**TASKS FOR THIS EXERCISE**
#1 Reproduce the passage of the small-business marketing article that begins with the words "For example, let’s" and ends with "in new customers.".
#2 Recast the lines of the records from the first one through the line containing "nghệ này đã được sử dụng rộng rãi trong" as a Markdown table with a Row column for the row number and a Line column for the line, omitting blank lines.

**SELECTED EXCERPT**
****************************************
No matter how shoestring the budget, marketing a small business can be the difference between soaring and sinking.
Ben & Jerry’s started out in a refurbished gas station after the partners completed a $5 mail-order course in ice cream making. In 2007, Airbnb’s founders were renting out air mattresses in their loft for $80.
How did these small businesses hit the big time? Sure, they had a great product. But they also had a solid marketing plan.
Marketing can make or break your small business — if nobody knows about your product or service, nobody will buy it. Thankfully, weaving marketing strategies into your everyday management activities doesn’t have to be complicated or costly.
Here’s what to know about marketing your small business to set yourself up for success.
Marketing your small business: First steps
It’s worth thinking about marketing right from the start, even as you’re developing your first product. Researchers estimate that 95% of new products fail — so to land in the successful 5%, you need to examine market research to understand what your customers want and what they don’t.
In other words, it’s all about defining your marketing strategy: the overall approach you’ll take to pitching your product to the world.
How to create a small business marketing strategy
Start creating a high-level marketing strategy for your small business step by step:
1. Determine what makes your brand unique
Think about what makes your product better than the competition. Maybe it’s the pricing, the outstanding customer experience, your round-the-clock customer support, or all of the above. That’s your value proposition, and knowing yours is fundamental to an effective marketing strategy.
Take Airbnb, for example. The company has two value propositions, one for guests and one for hosts. For guests, it’s to save money by living like a local while traveling. For hosts, it’s to earn money from homes and rooms they aren’t using.
2. Conduct market research and identify your target market
Most small business owners don’t have the time or resources to capture large volumes of data directly from customers, analyze it, and act on what they learn. But you can still do market research by examining industry and government reports, competitors’ promotional materials, and online reviews of similar products or services.
Once you identify your target market, consider creating buyer personas — fictional representations of your ideal customers. Buyer personas often include information such as age, gender, education level, goals, and preferred marketing channels. They provide insight into your target customers’ motivation, purchasing patterns, and pain points (problems they need solutions to).
Determining the key demographics of your target market and creating buyer personas allows you to better understand exactly how wide or niche your range of customers is. And that’s key to making smart marketing decisions across the board, whether it’s the promotional channels you focus on (are you going after Gen Z on TikTok or millennials on Instagram?) or the colors on your website.
3. Set SMART goals
Next, you need to determine marketing strategy goals. What do you want to achieve, and how will you know if you’ve been successful?
Structuring your goals using the SMART (specific, measurable, achievable, relevant, and time-bound) framework will help you keep your strategy on track.
For example, let’s say you want to improve your site’s ranking in search results. Here’s what this objective looks like as a SMART goal.
- Specific: Rank in the top three results for the keyword “doggy daycare Chicago.”
- Measurable: Jump from 15th place in Google search rankings into the top three.
- Achievable: The websites in 4th–15th place don’t have many ways to add new content. Create a blog to add fresh SEO-based content.
- Relevant: Move up in search results by driving more organic traffic to the site, generating more leads, and bringing in new customers.
- Time-bound: Achieve this goal within the next 12 months.
****************************************
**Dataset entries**
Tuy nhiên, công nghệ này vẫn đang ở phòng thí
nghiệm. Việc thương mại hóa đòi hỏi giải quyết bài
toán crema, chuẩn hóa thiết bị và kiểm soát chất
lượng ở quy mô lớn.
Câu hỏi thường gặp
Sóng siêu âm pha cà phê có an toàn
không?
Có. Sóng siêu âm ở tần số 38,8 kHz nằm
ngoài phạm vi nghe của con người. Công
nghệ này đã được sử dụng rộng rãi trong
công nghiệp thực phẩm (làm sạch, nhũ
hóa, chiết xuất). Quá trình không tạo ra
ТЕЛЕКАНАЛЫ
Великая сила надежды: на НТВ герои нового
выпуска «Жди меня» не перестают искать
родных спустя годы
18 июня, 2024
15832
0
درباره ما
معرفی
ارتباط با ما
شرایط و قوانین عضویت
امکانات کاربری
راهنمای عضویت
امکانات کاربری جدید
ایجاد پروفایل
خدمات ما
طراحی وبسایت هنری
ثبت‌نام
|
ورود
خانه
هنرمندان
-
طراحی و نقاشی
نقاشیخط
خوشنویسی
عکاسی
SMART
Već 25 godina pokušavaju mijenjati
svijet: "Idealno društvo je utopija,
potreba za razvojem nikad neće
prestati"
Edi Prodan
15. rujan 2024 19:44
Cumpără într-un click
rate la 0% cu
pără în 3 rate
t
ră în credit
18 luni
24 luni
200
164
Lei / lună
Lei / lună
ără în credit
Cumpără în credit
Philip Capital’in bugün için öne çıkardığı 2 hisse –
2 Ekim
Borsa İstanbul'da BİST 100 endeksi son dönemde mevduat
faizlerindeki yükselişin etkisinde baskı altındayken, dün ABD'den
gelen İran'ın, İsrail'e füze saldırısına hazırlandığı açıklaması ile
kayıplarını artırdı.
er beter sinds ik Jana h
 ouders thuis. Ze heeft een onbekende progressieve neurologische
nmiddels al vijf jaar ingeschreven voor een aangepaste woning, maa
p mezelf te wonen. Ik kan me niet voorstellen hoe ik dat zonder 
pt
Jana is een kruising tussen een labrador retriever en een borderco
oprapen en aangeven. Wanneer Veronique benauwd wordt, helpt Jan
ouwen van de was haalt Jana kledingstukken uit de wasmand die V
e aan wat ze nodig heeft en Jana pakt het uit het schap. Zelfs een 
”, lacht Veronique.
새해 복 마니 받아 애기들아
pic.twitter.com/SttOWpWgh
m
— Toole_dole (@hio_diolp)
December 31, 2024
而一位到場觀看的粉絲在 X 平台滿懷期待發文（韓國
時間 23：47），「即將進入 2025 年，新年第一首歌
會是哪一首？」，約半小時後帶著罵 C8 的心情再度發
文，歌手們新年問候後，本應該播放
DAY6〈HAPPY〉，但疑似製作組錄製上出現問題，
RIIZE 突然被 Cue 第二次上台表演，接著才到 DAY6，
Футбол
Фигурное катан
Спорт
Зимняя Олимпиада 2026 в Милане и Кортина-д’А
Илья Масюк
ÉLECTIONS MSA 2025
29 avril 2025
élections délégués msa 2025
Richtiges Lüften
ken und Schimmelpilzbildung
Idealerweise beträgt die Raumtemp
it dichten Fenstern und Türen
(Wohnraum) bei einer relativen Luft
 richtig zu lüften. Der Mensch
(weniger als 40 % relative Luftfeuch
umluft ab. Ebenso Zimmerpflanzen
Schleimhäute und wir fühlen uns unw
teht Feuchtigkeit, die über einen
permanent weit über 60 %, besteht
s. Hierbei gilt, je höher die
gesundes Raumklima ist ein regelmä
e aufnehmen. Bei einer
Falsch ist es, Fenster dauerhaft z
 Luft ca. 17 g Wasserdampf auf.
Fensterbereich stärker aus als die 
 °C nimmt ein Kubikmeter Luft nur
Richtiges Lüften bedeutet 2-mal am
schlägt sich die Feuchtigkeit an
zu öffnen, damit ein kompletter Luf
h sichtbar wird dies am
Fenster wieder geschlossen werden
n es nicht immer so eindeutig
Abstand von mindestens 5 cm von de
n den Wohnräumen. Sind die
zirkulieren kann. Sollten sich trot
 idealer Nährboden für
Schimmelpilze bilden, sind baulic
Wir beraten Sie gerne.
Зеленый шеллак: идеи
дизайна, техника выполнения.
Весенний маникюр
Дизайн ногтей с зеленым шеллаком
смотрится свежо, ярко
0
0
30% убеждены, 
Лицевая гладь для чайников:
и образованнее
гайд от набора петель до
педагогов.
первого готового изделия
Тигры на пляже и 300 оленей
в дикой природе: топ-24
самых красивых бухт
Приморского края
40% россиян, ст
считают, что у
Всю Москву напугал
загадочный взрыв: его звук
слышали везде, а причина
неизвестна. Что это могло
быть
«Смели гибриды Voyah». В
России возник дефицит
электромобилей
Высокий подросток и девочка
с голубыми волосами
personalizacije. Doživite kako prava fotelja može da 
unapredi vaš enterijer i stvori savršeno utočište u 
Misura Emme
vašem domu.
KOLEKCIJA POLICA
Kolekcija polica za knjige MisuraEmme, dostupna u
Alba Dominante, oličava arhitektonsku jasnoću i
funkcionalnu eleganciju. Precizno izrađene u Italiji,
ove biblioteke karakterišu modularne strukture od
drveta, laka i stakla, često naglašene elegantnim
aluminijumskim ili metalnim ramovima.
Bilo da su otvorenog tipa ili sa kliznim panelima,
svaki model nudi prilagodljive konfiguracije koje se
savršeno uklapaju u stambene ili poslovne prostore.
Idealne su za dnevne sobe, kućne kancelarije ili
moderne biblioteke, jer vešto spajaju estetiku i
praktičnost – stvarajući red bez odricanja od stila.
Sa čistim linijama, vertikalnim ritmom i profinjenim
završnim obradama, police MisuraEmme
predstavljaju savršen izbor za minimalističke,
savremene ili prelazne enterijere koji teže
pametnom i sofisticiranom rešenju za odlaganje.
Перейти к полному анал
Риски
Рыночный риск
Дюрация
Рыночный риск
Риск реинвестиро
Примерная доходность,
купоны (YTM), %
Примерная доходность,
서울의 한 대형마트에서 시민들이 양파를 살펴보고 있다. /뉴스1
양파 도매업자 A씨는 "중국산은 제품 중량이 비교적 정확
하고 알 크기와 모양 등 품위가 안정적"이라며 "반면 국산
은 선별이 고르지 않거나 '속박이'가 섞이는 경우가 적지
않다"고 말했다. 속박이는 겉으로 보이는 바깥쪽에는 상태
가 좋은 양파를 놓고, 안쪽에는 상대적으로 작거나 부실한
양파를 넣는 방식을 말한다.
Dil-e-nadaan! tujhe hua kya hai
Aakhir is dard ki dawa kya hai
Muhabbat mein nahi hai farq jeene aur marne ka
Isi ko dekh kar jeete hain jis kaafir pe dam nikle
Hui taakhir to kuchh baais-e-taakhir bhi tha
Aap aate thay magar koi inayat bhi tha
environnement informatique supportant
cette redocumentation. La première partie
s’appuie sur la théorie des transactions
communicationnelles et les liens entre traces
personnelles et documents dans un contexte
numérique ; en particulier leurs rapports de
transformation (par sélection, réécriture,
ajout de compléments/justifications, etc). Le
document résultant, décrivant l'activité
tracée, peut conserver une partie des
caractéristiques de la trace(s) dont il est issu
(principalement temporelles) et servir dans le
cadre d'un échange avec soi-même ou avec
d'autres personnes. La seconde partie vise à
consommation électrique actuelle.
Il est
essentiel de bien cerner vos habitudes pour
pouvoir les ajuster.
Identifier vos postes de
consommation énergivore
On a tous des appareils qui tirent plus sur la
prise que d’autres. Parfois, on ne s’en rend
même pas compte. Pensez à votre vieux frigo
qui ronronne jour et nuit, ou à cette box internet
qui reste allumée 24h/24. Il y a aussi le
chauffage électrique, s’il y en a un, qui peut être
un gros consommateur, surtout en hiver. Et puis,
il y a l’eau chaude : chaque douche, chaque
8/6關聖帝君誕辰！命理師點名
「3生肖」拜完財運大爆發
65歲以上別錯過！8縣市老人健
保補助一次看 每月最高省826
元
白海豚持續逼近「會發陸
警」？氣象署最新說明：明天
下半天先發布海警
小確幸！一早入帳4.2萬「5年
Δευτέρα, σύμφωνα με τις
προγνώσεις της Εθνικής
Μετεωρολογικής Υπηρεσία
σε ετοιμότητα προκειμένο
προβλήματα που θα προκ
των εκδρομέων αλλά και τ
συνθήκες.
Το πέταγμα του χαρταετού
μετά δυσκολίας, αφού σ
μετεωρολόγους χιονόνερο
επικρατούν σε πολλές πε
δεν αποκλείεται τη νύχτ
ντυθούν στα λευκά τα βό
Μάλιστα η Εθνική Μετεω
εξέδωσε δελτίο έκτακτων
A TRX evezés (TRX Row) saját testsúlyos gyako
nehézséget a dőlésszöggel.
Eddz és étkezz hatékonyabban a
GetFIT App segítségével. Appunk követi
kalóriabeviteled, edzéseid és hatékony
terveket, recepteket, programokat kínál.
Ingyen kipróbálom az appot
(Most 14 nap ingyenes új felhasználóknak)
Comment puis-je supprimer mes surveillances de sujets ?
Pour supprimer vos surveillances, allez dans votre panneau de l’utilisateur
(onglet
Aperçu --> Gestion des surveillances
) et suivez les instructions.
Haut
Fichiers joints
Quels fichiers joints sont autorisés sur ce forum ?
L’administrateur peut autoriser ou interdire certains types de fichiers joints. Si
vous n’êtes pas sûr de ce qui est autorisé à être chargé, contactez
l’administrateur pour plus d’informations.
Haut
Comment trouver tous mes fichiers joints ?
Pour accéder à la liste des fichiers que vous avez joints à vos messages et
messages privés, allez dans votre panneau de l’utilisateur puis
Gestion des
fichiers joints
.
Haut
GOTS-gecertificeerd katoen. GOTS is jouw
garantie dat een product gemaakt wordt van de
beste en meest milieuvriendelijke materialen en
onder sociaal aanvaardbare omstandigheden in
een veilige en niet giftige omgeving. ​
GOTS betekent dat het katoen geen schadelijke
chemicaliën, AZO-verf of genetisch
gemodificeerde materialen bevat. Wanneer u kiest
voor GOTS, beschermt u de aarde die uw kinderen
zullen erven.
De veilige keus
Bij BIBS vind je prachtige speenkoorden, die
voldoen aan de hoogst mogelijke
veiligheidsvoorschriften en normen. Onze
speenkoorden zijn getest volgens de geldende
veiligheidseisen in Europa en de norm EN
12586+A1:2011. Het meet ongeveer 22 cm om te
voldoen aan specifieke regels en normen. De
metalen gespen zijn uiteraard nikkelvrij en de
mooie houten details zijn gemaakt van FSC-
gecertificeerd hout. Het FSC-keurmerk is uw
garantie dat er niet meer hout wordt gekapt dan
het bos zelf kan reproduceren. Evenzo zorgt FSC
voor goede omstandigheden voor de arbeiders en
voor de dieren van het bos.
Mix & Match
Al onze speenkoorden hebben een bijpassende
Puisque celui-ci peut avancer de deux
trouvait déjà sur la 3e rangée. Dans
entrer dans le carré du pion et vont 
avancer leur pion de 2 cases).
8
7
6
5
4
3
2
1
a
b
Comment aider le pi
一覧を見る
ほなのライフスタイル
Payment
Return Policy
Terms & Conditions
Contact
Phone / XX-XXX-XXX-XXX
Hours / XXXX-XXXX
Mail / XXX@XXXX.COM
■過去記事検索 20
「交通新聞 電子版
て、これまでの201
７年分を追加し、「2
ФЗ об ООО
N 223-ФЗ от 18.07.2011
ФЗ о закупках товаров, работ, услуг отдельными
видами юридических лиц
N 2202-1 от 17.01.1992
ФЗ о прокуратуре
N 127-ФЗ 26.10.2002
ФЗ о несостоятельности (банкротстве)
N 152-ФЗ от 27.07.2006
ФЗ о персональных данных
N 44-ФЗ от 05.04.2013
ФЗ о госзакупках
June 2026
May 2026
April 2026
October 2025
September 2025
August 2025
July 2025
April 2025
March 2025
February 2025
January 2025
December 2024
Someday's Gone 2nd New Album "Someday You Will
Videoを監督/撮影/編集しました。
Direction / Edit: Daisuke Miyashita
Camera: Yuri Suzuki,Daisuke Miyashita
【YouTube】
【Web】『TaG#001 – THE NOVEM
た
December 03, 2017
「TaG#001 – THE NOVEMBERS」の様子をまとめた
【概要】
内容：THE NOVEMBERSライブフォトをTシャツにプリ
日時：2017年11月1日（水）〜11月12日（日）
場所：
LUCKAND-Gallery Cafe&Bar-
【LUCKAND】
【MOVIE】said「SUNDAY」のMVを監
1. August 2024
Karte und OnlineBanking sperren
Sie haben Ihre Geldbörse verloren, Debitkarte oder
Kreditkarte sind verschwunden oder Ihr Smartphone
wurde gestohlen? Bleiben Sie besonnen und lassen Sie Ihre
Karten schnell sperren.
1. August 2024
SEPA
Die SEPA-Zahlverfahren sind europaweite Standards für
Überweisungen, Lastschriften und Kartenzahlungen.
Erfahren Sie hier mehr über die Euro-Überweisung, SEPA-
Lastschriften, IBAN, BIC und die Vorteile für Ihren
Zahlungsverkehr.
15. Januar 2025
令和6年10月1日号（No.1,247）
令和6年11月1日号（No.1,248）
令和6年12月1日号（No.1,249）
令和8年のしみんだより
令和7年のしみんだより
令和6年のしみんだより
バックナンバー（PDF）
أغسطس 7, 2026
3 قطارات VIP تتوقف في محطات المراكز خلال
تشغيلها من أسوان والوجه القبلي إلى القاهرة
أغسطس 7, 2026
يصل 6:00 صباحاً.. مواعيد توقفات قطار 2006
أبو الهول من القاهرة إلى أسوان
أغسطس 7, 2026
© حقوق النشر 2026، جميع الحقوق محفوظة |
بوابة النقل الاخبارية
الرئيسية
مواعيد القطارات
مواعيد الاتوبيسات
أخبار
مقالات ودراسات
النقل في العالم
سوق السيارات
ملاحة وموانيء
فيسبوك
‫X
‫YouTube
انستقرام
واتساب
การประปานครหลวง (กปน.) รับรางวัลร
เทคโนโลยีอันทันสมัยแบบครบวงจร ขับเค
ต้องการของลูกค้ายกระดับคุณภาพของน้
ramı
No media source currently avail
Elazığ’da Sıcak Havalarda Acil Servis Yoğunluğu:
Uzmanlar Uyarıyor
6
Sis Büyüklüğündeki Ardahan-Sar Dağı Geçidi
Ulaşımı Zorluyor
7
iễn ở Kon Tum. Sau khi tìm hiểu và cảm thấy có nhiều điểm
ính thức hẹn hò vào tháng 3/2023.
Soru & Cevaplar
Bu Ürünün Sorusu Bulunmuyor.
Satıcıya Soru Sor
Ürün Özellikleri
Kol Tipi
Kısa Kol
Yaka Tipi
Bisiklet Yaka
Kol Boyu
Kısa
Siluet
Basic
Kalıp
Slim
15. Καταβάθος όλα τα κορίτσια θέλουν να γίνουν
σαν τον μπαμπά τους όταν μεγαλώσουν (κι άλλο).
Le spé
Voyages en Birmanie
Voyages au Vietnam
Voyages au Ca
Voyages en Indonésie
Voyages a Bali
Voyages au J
****************************************
**EXPECTED RESULTS**
#1
For example, let’s say you want to improve your site’s ranking in search results. Here’s what this objective looks like as a SMART goal.
- Specific: Rank in the top three results for the keyword “doggy daycare Chicago.”
- Measurable: Jump from 15th place in Google search rankings into the top three.
- Achievable: The websites in 4th–15th place don’t have many ways to add new content. Create a blog to add fresh SEO-based content.
- Relevant: Move up in search results by driving more organic traffic to the site, generating more leads, and bringing in new customers.

#2
| Row | Line |
|---|---|
| 1 | Tuy nhiên, công nghệ này vẫn đang ở phòng thí |
| 2 | nghiệm. Việc thương mại hóa đòi hỏi giải quyết bài |
| 3 | toán crema, chuẩn hóa thiết bị và kiểm soát chất |
| 4 | lượng ở quy mô lớn. |
| 5 | Câu hỏi thường gặp |
| 6 | Sóng siêu âm pha cà phê có an toàn |
| 7 | không? |
| 8 | Có. Sóng siêu âm ở tần số 38,8 kHz nằm |
| 9 | ngoài phạm vi nghe của con người. Công |
| 10 | nghệ này đã được sử dụng rộng rãi trong |